Even with the modern machinery with the one that benefits the coffee, the processes continue being practically the same ones that 100 years ago; if something we can learn it is that it is possible to harmonize the traditional thing with the current thing, this gives us like proved an excellent Coffee.

     We cultivate the coffee under shade, with this method nitrogen is added to the soil, which is very adapted for the cultivation of coffee.
     The plant starts producing after four years. Its productive life can be major at the age of 40, its production is given once a year during what cycle is called a coffee grower.
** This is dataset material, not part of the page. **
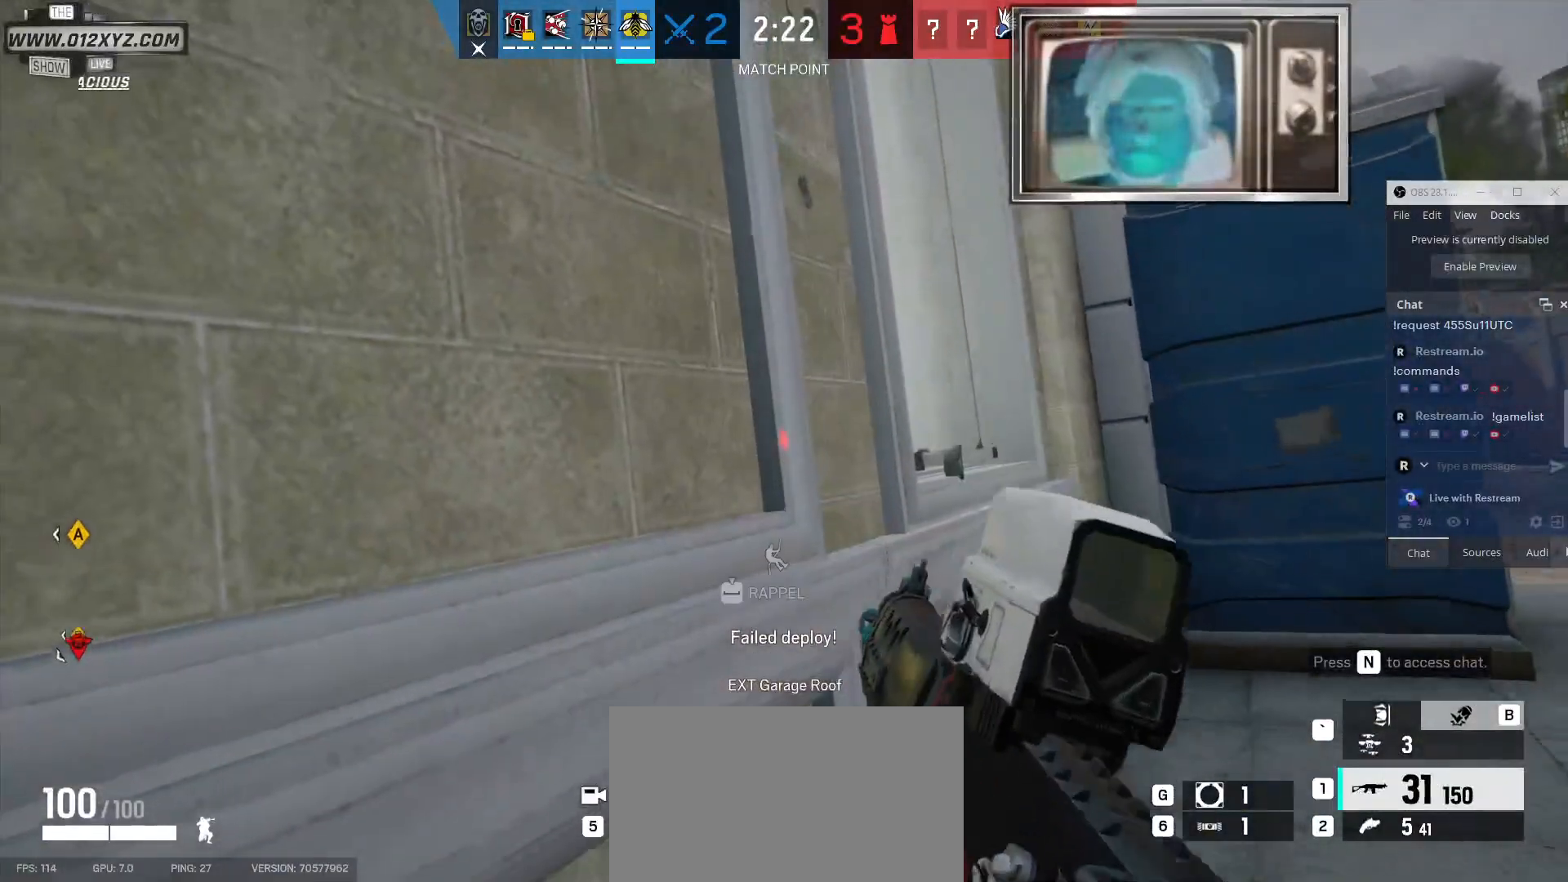
Gameplay with keyboard and mouse; each line is a JSON object with the keys and mouse buttons held at the frame after it. "events" lists presses ("down") and releases ("up") of "1", "2", "3", "4", "5", "a", "alt", "b", "c", "ctrl", "d", "e", "f", "g", "q", "r", "s", "shift", "space", "t", "tab", "v", "w", "x", "z", "mouse_left", "mouse_wheel", "mouse_right", "mouse_mb4" and "mouse_mb5" between this image and that frame as [ms after this image, input, new state], when the widget could be followed in between. "mouse_left", "mouse_wheel", "mouse_right", "mouse_mb4", "mouse_mb5" = the "left", "wheel", "right", "mb4", "mb5" buttons of the "mouse" list. No other keys are recorded. "wheel" means that the mouse wheel is clicked or scrolled. Not read: mouse_move.
{"keys": [], "mouse": [], "events": [[33, "mouse_right", "up"], [233, "e", "down"], [267, "e", "up"]]}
Depending on the zone and the height is the epoch of cut, initiates in September and concludes in March.

     The cut is done to hand in selective form and only there are cut the ripe fruits that are of color cherry.
     With the purpose of obtaining the best possible quality and for being compromised by the use of water and of the tailing, the coffee is tried in a humid independent benefit; recently adapted to give fulfillment with the ecological existing

     To this center of processing one has installed a Benefit to it with machinery of last generation who allows to obtain the best quality of the coffee without sacrificing the environment.
     The coffee is di-pulped and fermented to separate the slime of the grain. This phase is very delicate because a coffee over fermented will give an astringent flavor, the average time of fermentation they are 24 hours.

     Later the coffee puts to dry in court taking advantage of our major source of energy, the Sun. In this stage 12 % of dampness is obtained. To the final product we are called it a coffee parchment that turns it into gold.